#### What needs to be done:
Check every line of the data below for the string "width", and copy the ones that hold it.

#### Supplied records:

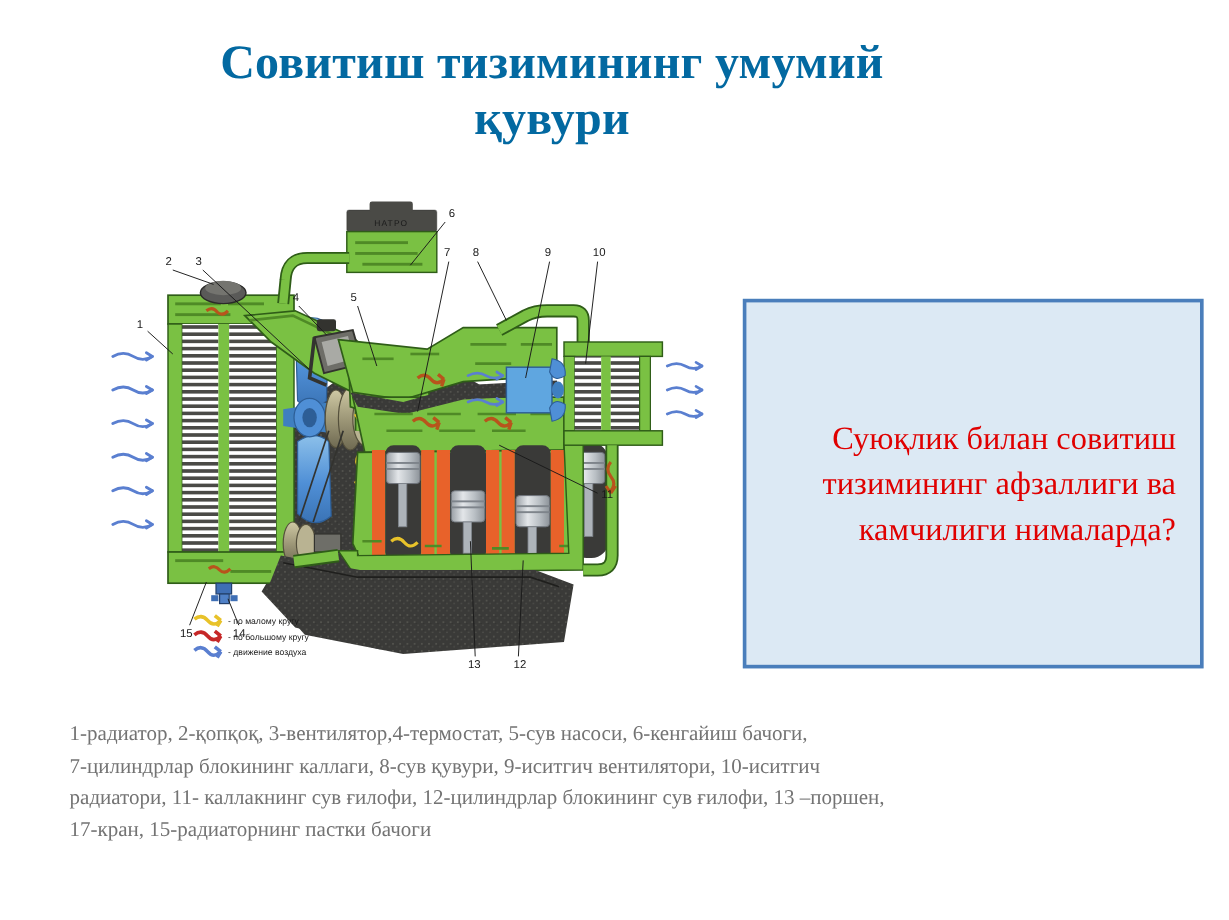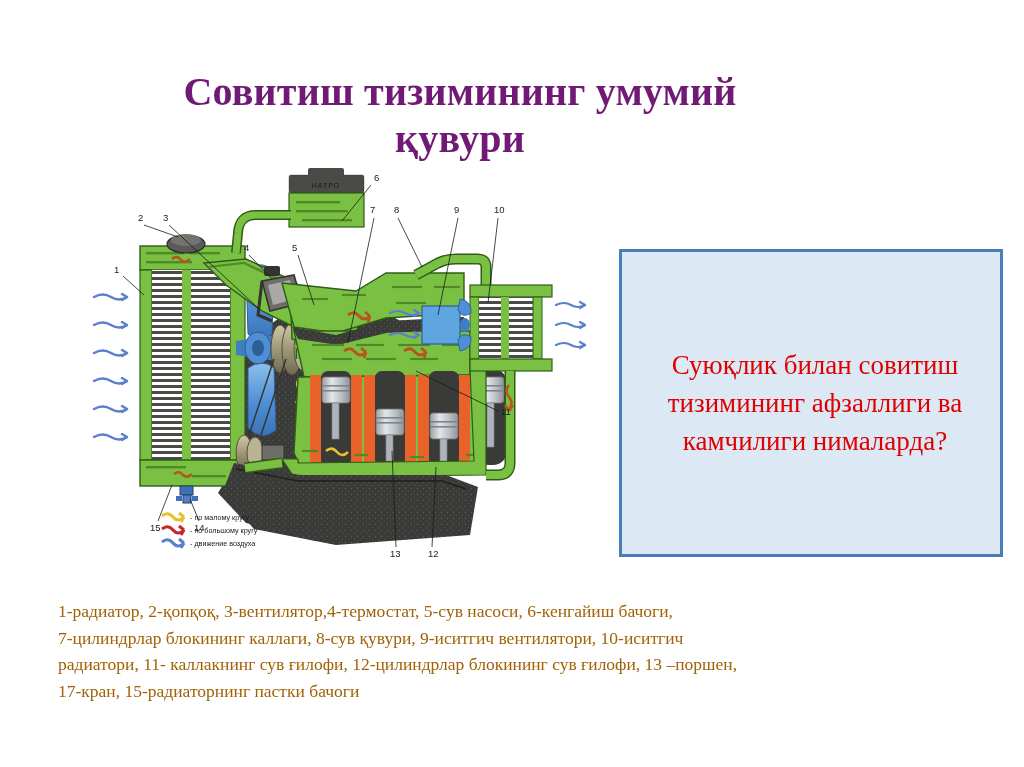--- a/index.html
+++ b/index.html
@@ -15,57 +15,56 @@
 
   
   .title{
     position:absolute;
     left:110px; top:28px; width:700px;
     text-align:center;
     font-family:"Liberation Serif", serif;
     font-size:40px;
     font-weight:bold;
     line-height:1.18;
-    color:#701a75;
+    color:#0369a1;
     letter-spacing:0.2px;
-    margin-top:40px;
   }
 
   
   .callout{
     position:absolute;
     left:619px; top:249px;
     width:384px; height:308px;
     background:#dce9f4;
     border:3px solid #4a7ebb;
     box-sizing:border-box;
     display:flex;
     align-items:center;
     justify-content:center;
   }
   .callout-text{
     font-family:"Liberation Serif", serif;
     font-size:27px;
     font-weight:normal;
     color:#e00000;
-    text-align:center;
+    text-align:right;
     line-height:1.42;
     padding:0 20px;
     margin-left:8px;
   }
 
   
   .caption{
     position:absolute;
     left:58px; top:598px;
     width:900px;
     font-family:"Liberation Serif", serif;
     font-size:17.5px;
     line-height:1.52;
-    color:#a16207;
+    color:#737373;
   }
   .caption div{white-space:nowrap;}
 
   
   .diagram{
     position:absolute;
     left:86px; top:163px;
     width:520px; height:400px;
   }
   .diagram svg{display:block;}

#### The completed task:
     left:110px; top:28px; width:700px;
     width:384px; height:308px;
     width:900px;
     width:520px; height:400px;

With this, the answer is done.